Johannes Hoesflot Klaebo répond aux questions des médias à la veille de reprendre le circuit des Coupes du monde de ski de fond, vendredi à Ruka, en Finlande.

Johannes Klaebo, le phénomène né pour skier

PARIS —Plus jeune champion olympique de l’histoire du ski de fond et tenant du gros Globe de cristal, Johannes Klaebo est un phénomène de précocité dans une discipline à l’exigence extrême. Le prodige norvégien de 22 ans semble taillé pour régner sans partage sur le circuit des Coupes du monde, qui reprend samedi à Ruka, en Finlande.

La trajectoire du natif de Trondheim a tout d’une météorite : un podium en Coupe du monde dès sa deuxième course en novembre 2016, un premier succès en février 2017 suivi du petit Globe du sprint avant l’explosion l’année suivante, avec comme point d’orgue le festival réussi aux JO de PyeongChang (trois médailles d’or). Même la Norvège, pays de la légende Bjorn Daehlie et bastion du ski de fond, n’avait jamais vu ça.

«Ce garçon, c’est un spectacle à lui tout seul», assurait ainsi son compatriote Martin Johnsrud Sundby, triple lauréat du classement général (2014, 2016, 2017), après le coup d’éclat de Klaebo à Ruka (trois victoires en trois courses) lors de l’ouverture de la dernière saison.

L’appel de la neige

Celui qui s’est vu offrir ses premiers skis dès l’âge de deux ans a longtemps privilégié une carrière de joueur de soccer. Mais il est difficile d’échapper à l’appel de la neige en Norvège. Ses prouesses chez les juniors (trois titres aux Mondiaux de 2016) finiront par sceller son destin.
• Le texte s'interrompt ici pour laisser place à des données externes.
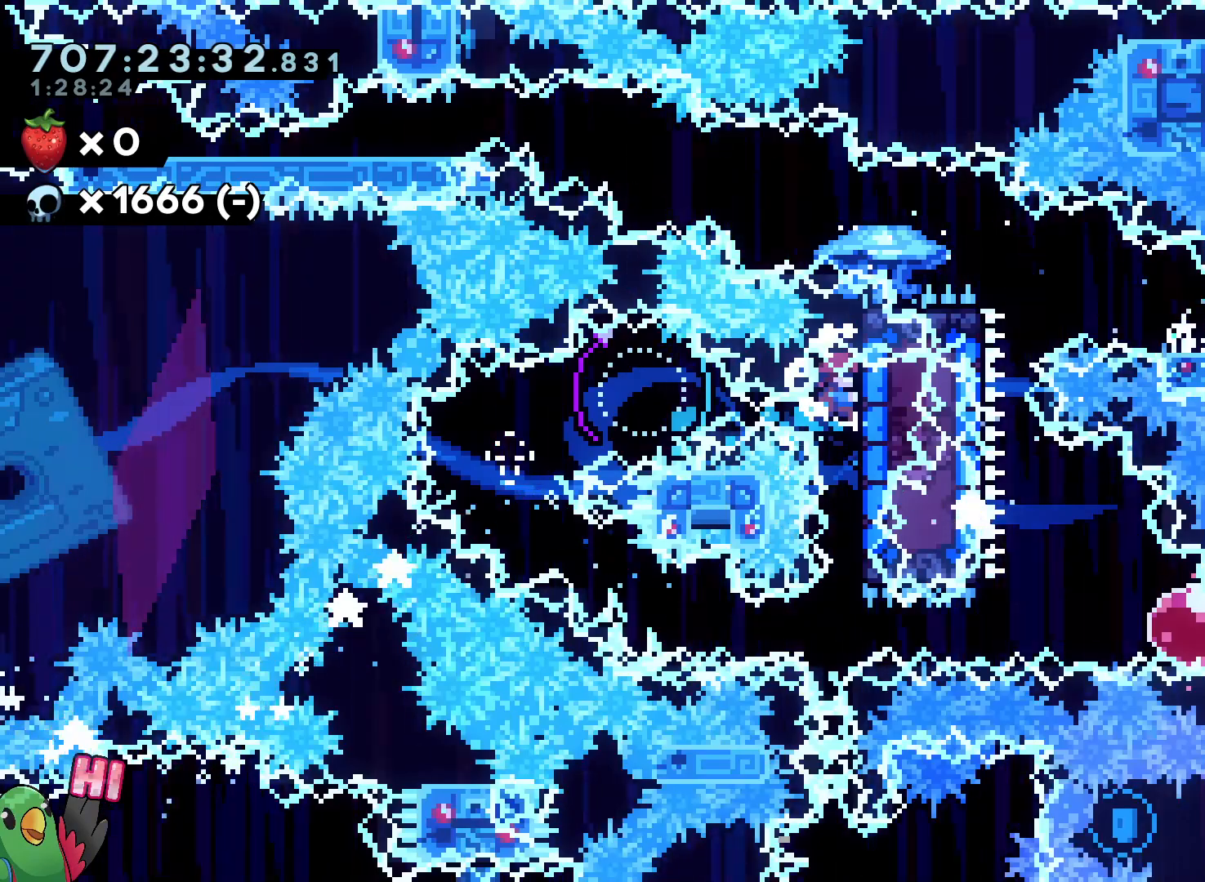
{"buttons": [], "left_stick": "center", "right_stick": "center", "events": [[317, "R1", "down"], [417, "R1", "up"]]}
Monstre physique, le fondeur a peaufiné sa technique parfaite auprès de son père et de son grand-père, son entraîneur personnel, quitte à prendre ses distances avec le collectif norvégien.
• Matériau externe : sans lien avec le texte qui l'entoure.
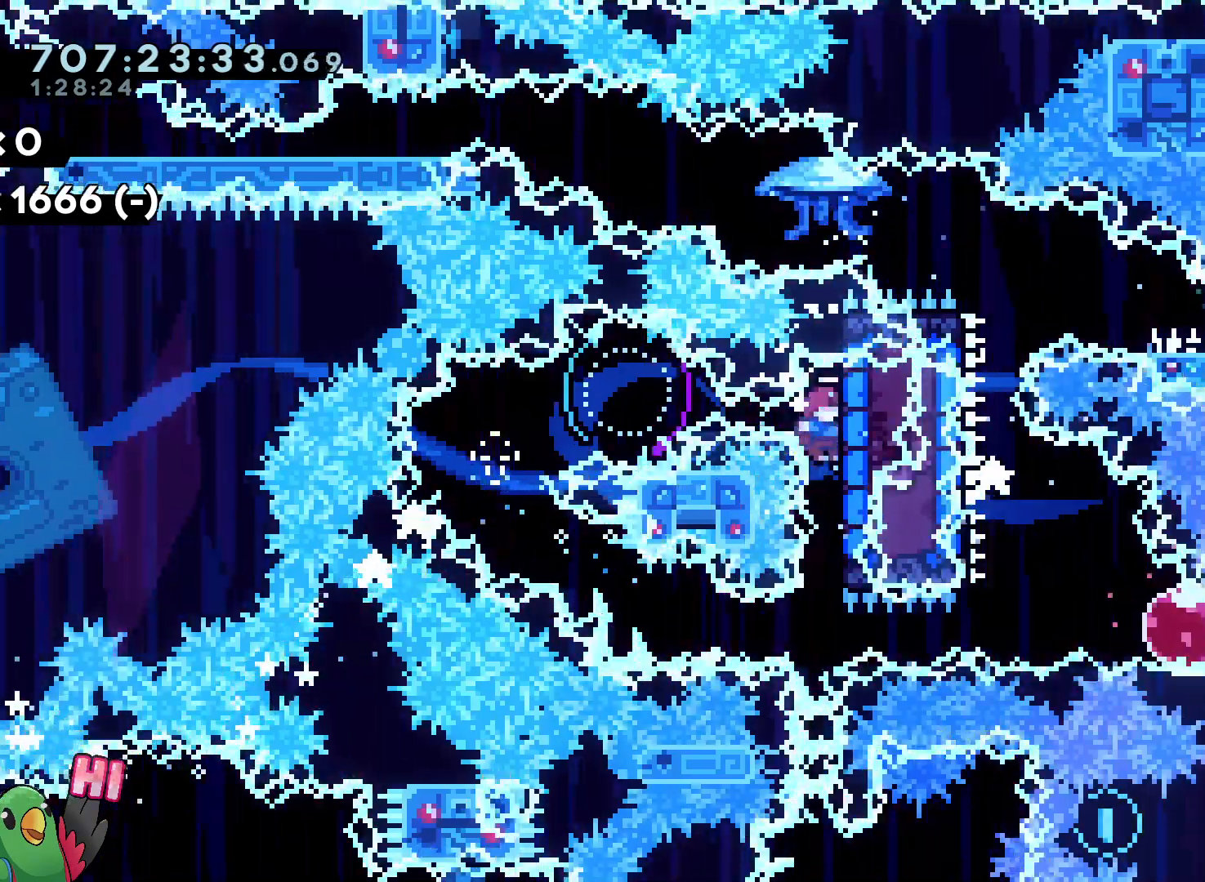
{"buttons": [], "left_stick": "center", "right_stick": "center", "events": []}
Pour cette saison, Klaebo a par exemple décidé de zapper la traditionnelle préparation en altitude dont raffolent ses compatriotes pour ne pas trop s’éloigner de sa base familiale. Et tant pis si les Championnats du monde (19 février-3 mars à Seefeld en Autriche), objectif majeur de l’exercice 2018-2019, ont lieu à plus de 1000 m : la nouvelle vedette du ski nordique ne veut pas changer une méthode qui gagne. Avec la volonté à plus long terme d’élargir sa palette jusqu’aux courses de distance pour dominer tout le spectre des disciplines du ski de fond.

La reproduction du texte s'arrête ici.